Best friends Chloe Kovelesky and Kayla Bryant live down the street from each other, they practice and play golf together and they are both headed to Augusta National Golf Club.
Kovelesky, 10, and Bryant, 9, are competing next Sunday in the finals of the Drive, Chip & Putt Championship, which kicks off the Masters Tournament at the storied golf course.
That two youngsters at Boca Woods Country Club are among the 80 golfers ages 7-15 from 30 states and Canada to make it to the finals of the prestigious event is remarkable.
But the two friends are just happy that they both get to take part in the competition, which awards points based on the length of a player’s best drive and the total distance from the hole of two chips and two putts. The dramatic setting of the finals, which will be televised from 8 a.m. to 1 p.m. on Golf Channel, will not distract them.

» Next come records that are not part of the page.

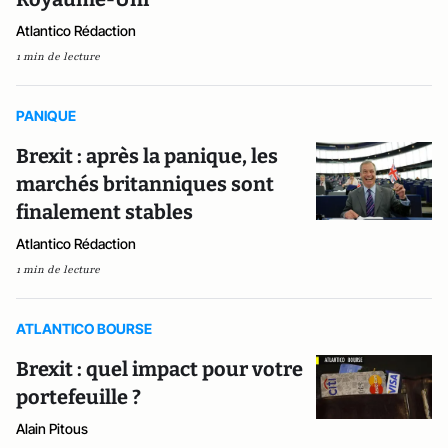
Atlantico Rédaction
1 min de lecture
PANIQUE
Brexit : après la panique, les
marchés britanniques sont
finalement stables
Atlantico Rédaction
1 min de lecture
ATLANTICO BOURSE
Brexit : quel impact pour votre
portefeuille ?
Alain Pitous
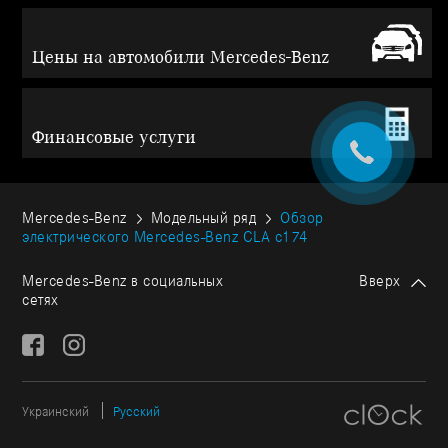
Цены на автомобили Mercedes-Benz
Финансовые услуги
Mercedes-Benz
Модельный ряд
Обзор
электрического Mercedes-Benz CLA c174
Mercedes-Benz в социальных
Вверх
сетях
Украинский
Русский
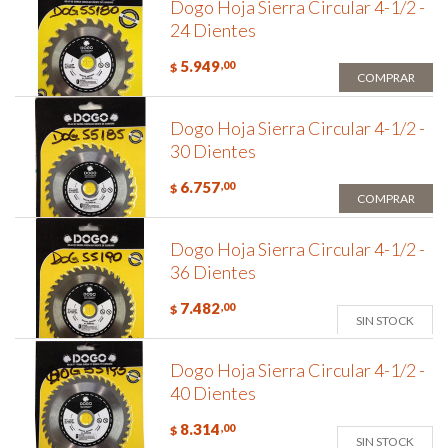
Dogo Hoja Sierra Circular 4-1/2 -
24 Dientes
5.949
,00
$
COMPRAR
Dogo Hoja Sierra Circular 4-1/2 -
30 Dientes
6.757
,00
$
COMPRAR
Dogo Hoja Sierra Circular 4-1/2 -
36 Dientes
7.482
,00
$
SIN STOCK
Dogo Hoja Sierra Circular 4-1/2 -
40 Dientes
8.314
,00
$
SIN STOCK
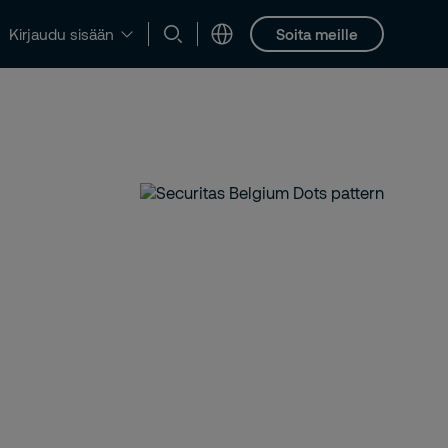
Soita meille
Kirjaudu sisään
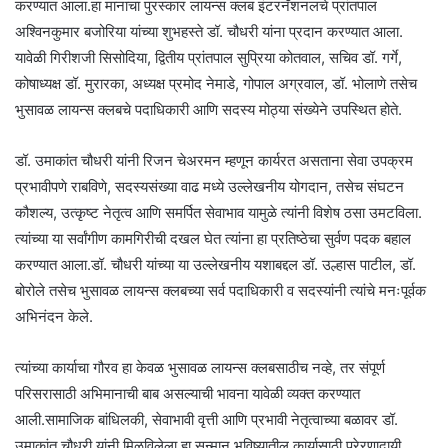
करण्यात आला.हा मानाचा पुरस्कार लायन्स क्लब इंटरनॅशनलचे प्रांतपाल
अश्विनकुमार बजोरिया यांच्या शुभहस्ते डॉ. चौधरी यांना प्रदान करण्यात आला.
यावेळी गिरीशजी सिसोदिया, द्वितीय प्रांतपाल सुप्रिया कोतवाल, सचिव डॉ. गर्गे,
कोषाध्यक्ष डॉ. मुरारका, अध्यक्ष प्रमोद नेमाडे, गोपाल अग्रवाल, डॉ. भोलाणे तसेच
भुसावळ लायन्स क्लबचे पदाधिकारी आणि सदस्य मोठ्या संख्येने उपस्थित होते.
डॉ. उमाकांत चौधरी यांनी रिजन चेअरमन म्हणून कार्यरत असताना सेवा उपक्रम
प्रभावीपणे राबविणे, सदस्यसंख्या वाढ मध्ये उल्लेखनीय योगदान, तसेच संघटन
कौशल्य, उत्कृष्ट नेतृत्व आणि समर्पित सेवाभाव यामुळे त्यांनी विशेष ठसा उमटविला.
त्यांच्या या सर्वांगीण कामगिरीची दखल घेत त्यांना हा प्रतिष्ठेचा सुर्वण पदक बहाल
करण्यात आला.डॉ. चौधरी यांच्या या उल्लेखनीय यशाबद्दल डॉ. उल्हास पाटील, डॉ.
बोरोले तसेच भुसावळ लायन्स क्लबच्या सर्व पदाधिकारी व सदस्यांनी त्यांचे मनःपूर्वक
अभिनंदन केले.
त्यांच्या कार्याचा गौरव हा केवळ भुसावळ लायन्स क्लबसाठीच नव्हे, तर संपूर्ण
परिसरासाठी अभिमानाची बाब असल्याची भावना यावेळी व्यक्त करण्यात
आली.सामाजिक बांधिलकी, सेवाभावी वृत्ती आणि प्रभावी नेतृत्वाच्या बळावर डॉ.
उमाकांत चौधरी यांनी मिळविलेला हा सन्मान भविष्यातील कार्यासाठी प्रेरणादायी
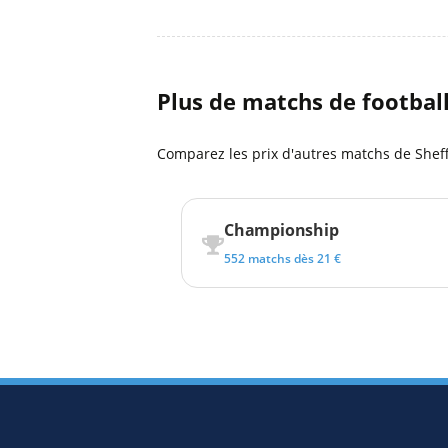
Plus de matchs de footbal
Comparez les prix d'autres matchs de Sheff
Championship
552 matchs dès 21 €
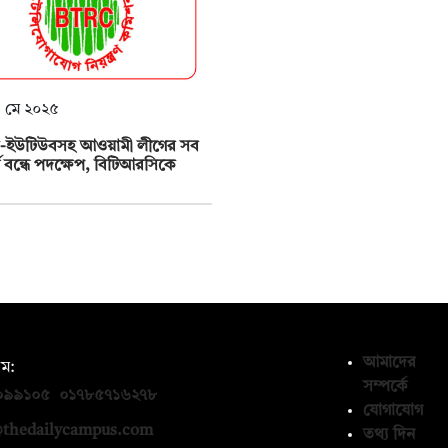
 মে ২০২৫
-ইউটিউবসহ আওয়ামী লীগের সব
র্ম বন্ধে পদক্ষেপ, বিটিআরসিকে
আমাদের
ম:
সম্পর্কে
০৯৯১০৫
,
০১৭৮৫৭১৬২৭৮
যোগাযোগ
thedailycampus.com
তথ্য দিন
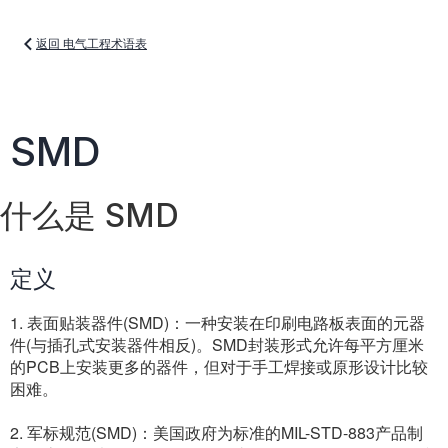
返回 电气工程术语表
SMD
什么是 SMD
定义
1. 表面贴装器件(SMD)：一种安装在印刷电路板表面的元器
件(与插孔式安装器件相反)。SMD封装形式允许每平方厘米
的PCB上安装更多的器件，但对于手工焊接或原形设计比较
困难。
2. 军标规范(SMD)：美国政府为标准的MIL-STD-883产品制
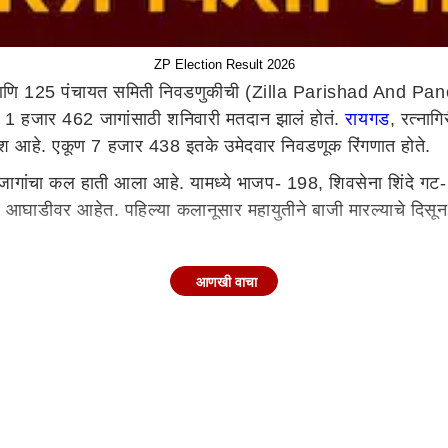
ZP Election Result 2026
ा आणि 125 पंचायत समिती निवडणुकीची (Zilla Parishad And P
या 1 हजार 462 जागांसाठी शनिवारी मतदान झालं होतं.
रायगड
, रत्नागि
वेश आहे. एकूण 7 हजार 438 इतके उमेदवार निवडणूक रिंगणात होते.
 जागांचा कल हाती आला आहे. यामध्ये भाजप- 198, शिवसेना शिंदे गट
 आघाडीवर आहेत. पहिल्या कलानूसार महायुतीने बाजी मारल्याचे दिसू
115काँग्रेस- 44शिवसेना ठाकरे गट- 36राष्ट्रवादी शरद पवार गट- 
आणखी वाचा
 Panchayat Samiti Election Winner Candidate List 202
दुर्ग जिल्हा परिषदेच्या 8, तर पंचायत समितीच्या 17 जागा महायुतीने ब
 तर 100 सदस्यसंख्या असलेल्या पंचायत समितीमध्ये भाजपचे 16 आण
ध जिंकले आहेत. महाड पंचायत समिती निवडणुकीत सवाने धामणे पंचायत
जाधव हे बिनविरोध निवडून आले आहेत. तर
रत्नागिरी
जिल्ह्यातील नाणीज 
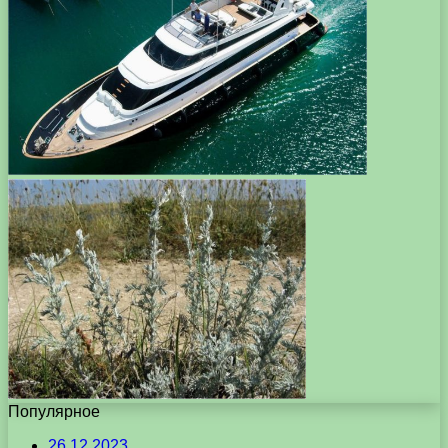
Популярное
26.12.2023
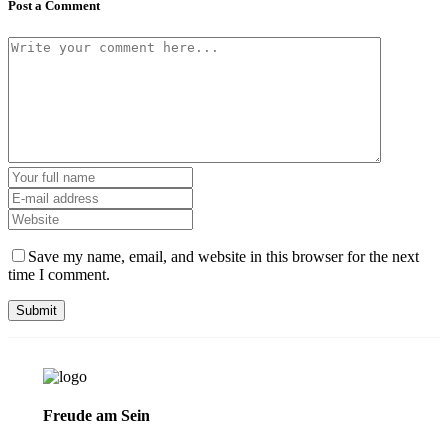
Post a Comment
Save my name, email, and website in this browser for the next
time I comment.
Freude am Sein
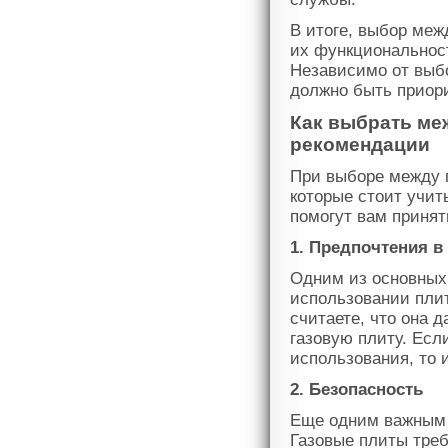
В итоге, выбор меж
их функциональност
Независимо от выбо
должно быть приор
Как выбрать ме
рекомендации
При выборе между г
которые стоит учит
помогут вам принят
1. Предпочтения в
Одним из основных
использовании плит
считаете, что она 
газовую плиту. Есл
использования, то 
2. Безопасность
Еще одним важным 
Газовые плиты треб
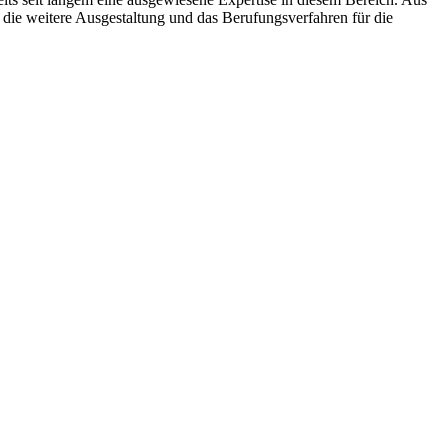
d die weitere Ausgestaltung und das Berufungsverfahren für die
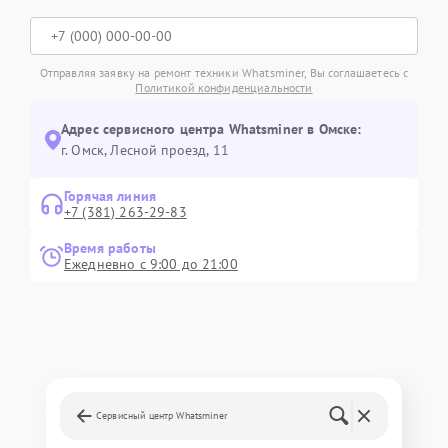
Отправляя заявку на ремонт техники Whatsminer, Вы соглашаетесь с
Политикой конфиденциальности
Адрес сервисного центра Whatsminer в Омске:
г. Омск, ​Лесной проезд, 11
Горячая линия
+7 (381) 263-29-83
Время работы
Ежедневно с 9:00 до 21:00
Сервисный центр Whatsminer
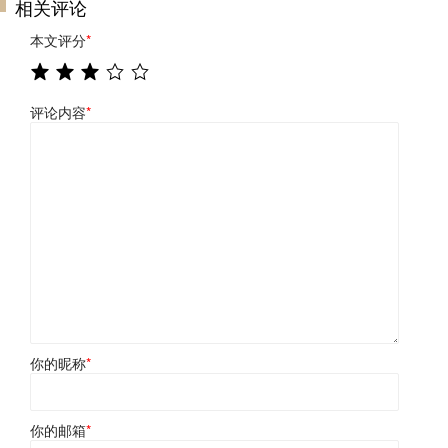
相关评论
本文评分
*
评论内容
*
你的昵称
*
你的邮箱
*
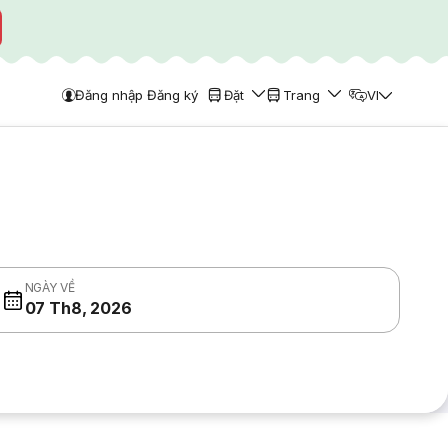
Đăng nhập Đăng ký
Đặt
Trang
VI
NGÀY VỀ
07 Th8, 2026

“I don’t worry,” said Kovelesky, who is competing in the Girls 10-11 division. “I never get nervous no matter what. Even if I’m under pressure, they’re going to be proud of you because you know what? You tried your best and you tried your hardest. Never get nervous, because it’ll only make it worse.”
“I usually never get nervous,” said Bryant, who is competing in the Girls 7-9 division. “I just do what I usually do. I stick to my routine and I just try my best. And like Chloe said, they’re going to be proud of you no matter what because you tried your best.”
Both girls, who said they hope to meet Augusta National member and former Secretary of State Condoleezza Rice — “I really like how positive she is and I think that she’s a really good influence because she’s changed stuff,” said Kovelesky — qualified locally at Osprey Point in Boca and advanced to the finals from the regional at TPC Sawgrass in Ponte Vedra Beach. It will be the first time they and their parents have been to Augusta National.
“And we get to experience it together,” Bryant and Kovelesky said in unison.
“We’ve heard that the greens are really fast,” Bryant said.
“And I love it! I love fast greens!” Kovelesky said.
“Me, too,” Bryant said. “I do not like slow greens.”
Bryant was first in all three categories at TPC Sawgrass, but said she is probably best at putting. The third-grader, who first picked up a putter when she was 2, said she hits her drives 145-150 yards. Bryant, who has never had a lesson but has learned a lot from Kovelesky, said a good score for her from the ladies’ red tees at the two courses at Boca Woods is 79 or 80.
Kovelesky, whose parents, Tina and Rich, said she started playing golf with a plastic putter when she was 9 months old, averages 210 yards with her driver and can shoot 77 from the men’s white tees at her home courses.
She has a long list of tournament victories, including two U.S. Kids Golf world championships at Pinehurst in North Carolina and an IMG Academy Junior Worlds in San Diego. A little over a week ago she shot 81-79 to win the overall girl’s title by five shots in a South Florida PGA Challenge Tour event in Vero Beach that had players ages 13 to 18.
“Chloe works so hard at it every day, seven days a week,” said Brian Symonds of Winston Trails Golf Club in Lake Worth, who has taught Kovelesky for almost six years. “I’ve been very fortunate to have quite a few of these kids who turned out to be great players, but she has the potential to be one of the best ever: Because of her golf swing, because of her work ethic and because of her personality, how things just roll off her.
“You’re looking at a very special kid.”
Kovelesky’s parents don’t play golf, but Rich does help her, reminding her last week on the range to pause at the top of her backswing before she launches a drive.
Both of Bryant’s parents are recreational golfers. Her mother, Lisa, said they moved to Boca Woods nearly four years ago so their 5-year-old daughter could spend more time on her golf game. Kayla and Chloe, then 6, instantly became friends.
“They usually play together almost every Saturday and Sunday if they’re not in tournaments. Pushing their carts 18 holes,” Lisa Bryant said. “I think them wanting to make it together is what drove them both to making it to Augusta.”